Found in a stack of Civil War-era newspapers in an antique shop in 1989, the Fort Fisher log book was purchased for the State Archives by the Friends of the Archives, the Museum of History Associates, and the Fort Fisher Restoration Committee.  The slim volume contains about 68 entries dating from May 20-November 10, 1864.  The entries include such information as general and special orders, circulars, and specific orders from General Whiting to Colonel Lamb.  They mention 32 officers, 15 enlisted men and 1 free Negro.  Written on the first page of the book are the penciled words, “This Book was found in a bomb-proof in Fort Fisher by Patrick F. Rayan.”  Attached to the page are three pieces of flags that belonged to the Twenty-fifth Connecticut Volunteer Infantry (2) and the Twenty-Second Massachusetts Volunteer Infantry (1).

Fort_Fisher_log Book

Vault Collection 16: Fort Fisher Log Book (cover)
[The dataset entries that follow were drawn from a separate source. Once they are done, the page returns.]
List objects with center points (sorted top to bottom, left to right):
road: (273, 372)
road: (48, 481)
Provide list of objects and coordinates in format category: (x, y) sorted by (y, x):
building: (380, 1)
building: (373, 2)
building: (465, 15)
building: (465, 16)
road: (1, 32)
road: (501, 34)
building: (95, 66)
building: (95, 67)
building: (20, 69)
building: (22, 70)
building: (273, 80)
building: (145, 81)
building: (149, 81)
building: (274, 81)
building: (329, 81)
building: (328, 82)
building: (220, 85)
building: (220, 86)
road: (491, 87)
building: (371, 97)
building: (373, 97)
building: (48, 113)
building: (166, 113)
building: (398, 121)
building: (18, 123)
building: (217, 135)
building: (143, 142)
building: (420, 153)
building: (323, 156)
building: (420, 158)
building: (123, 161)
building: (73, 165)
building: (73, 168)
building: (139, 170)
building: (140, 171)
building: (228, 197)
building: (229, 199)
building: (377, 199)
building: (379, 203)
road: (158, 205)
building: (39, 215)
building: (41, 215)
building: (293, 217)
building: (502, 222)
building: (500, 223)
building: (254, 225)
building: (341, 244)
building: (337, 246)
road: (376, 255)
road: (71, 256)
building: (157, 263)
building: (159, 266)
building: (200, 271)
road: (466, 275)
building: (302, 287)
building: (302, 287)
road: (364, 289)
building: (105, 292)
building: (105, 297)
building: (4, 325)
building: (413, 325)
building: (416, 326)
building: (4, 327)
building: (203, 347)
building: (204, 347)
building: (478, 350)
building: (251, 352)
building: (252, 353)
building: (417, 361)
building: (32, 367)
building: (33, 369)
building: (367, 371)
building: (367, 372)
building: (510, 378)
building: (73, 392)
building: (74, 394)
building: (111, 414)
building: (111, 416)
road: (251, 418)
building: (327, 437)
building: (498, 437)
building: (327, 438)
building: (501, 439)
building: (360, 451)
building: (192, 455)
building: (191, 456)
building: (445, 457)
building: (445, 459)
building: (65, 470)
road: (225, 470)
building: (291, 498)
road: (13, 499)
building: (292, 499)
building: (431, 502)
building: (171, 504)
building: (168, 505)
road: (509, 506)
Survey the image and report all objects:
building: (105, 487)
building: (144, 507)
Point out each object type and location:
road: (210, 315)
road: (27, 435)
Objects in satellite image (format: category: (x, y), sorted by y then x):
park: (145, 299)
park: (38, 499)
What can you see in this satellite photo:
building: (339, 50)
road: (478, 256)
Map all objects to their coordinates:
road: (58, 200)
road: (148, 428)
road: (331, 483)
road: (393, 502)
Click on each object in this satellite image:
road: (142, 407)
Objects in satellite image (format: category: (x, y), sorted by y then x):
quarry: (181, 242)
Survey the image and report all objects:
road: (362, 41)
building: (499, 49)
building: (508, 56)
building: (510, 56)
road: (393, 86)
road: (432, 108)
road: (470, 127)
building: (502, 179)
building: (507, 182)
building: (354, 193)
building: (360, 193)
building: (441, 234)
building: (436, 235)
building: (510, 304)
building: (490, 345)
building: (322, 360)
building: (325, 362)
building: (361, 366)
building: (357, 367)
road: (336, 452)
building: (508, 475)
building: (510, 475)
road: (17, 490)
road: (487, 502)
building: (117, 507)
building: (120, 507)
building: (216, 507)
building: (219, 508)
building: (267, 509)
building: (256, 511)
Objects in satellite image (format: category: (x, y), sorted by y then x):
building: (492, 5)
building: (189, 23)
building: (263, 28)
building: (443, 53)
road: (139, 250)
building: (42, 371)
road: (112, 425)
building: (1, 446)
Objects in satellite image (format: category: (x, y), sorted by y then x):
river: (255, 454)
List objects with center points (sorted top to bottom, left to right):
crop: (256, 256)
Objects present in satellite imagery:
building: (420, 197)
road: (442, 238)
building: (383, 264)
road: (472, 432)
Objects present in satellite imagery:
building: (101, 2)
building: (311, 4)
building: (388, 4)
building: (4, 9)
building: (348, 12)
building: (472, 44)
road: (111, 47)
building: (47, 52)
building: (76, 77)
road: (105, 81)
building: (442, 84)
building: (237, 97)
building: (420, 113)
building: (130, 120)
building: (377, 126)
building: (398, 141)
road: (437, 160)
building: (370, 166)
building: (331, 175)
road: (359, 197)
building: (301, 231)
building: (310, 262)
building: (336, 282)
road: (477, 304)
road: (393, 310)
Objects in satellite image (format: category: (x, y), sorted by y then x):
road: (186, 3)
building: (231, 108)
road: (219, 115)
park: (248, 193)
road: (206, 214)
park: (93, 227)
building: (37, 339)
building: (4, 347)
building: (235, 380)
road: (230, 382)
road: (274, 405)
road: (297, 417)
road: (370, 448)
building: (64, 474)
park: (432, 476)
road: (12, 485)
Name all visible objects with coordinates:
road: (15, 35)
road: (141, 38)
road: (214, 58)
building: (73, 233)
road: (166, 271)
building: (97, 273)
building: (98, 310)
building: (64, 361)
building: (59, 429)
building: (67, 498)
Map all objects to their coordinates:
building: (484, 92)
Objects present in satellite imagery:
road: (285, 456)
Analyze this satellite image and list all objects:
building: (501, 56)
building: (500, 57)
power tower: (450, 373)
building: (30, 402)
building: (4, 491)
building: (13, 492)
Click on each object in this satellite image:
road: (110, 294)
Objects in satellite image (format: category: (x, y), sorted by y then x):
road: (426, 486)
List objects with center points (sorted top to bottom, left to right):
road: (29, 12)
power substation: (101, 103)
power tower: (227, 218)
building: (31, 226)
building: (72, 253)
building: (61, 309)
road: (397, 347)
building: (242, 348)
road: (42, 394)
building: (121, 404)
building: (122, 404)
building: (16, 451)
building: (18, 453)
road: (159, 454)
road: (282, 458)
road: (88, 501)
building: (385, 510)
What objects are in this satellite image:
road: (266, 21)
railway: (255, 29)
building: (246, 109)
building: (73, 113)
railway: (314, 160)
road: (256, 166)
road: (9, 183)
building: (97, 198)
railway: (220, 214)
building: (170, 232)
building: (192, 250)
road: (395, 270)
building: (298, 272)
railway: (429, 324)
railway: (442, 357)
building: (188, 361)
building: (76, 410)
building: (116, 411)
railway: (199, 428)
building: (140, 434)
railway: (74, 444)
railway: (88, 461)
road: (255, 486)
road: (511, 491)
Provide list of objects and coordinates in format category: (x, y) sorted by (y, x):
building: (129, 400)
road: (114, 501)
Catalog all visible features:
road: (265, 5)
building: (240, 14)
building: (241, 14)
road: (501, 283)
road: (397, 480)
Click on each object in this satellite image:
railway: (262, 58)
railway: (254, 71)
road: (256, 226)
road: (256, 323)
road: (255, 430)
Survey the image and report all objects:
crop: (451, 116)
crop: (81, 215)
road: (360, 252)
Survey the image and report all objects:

The entries themselves run the gamut between the curtailing of all visits into Wilmington, North Carolina due to the yellow fever outbreak to orders to build plank bridges so that troops can more easily pass between guns.  Reading them is fascinating from a historical perspective and is a bit reminiscent of the barrage of announcements made by Radar O’Reilly on “M.A.S.H.”  Many historians have used the log book for studies of Fort Fisher, but scientists have also used it for its entries on the weather during the period.  The Fort Fisher Logbook is part of the “Treasures of the Archives” and is available online.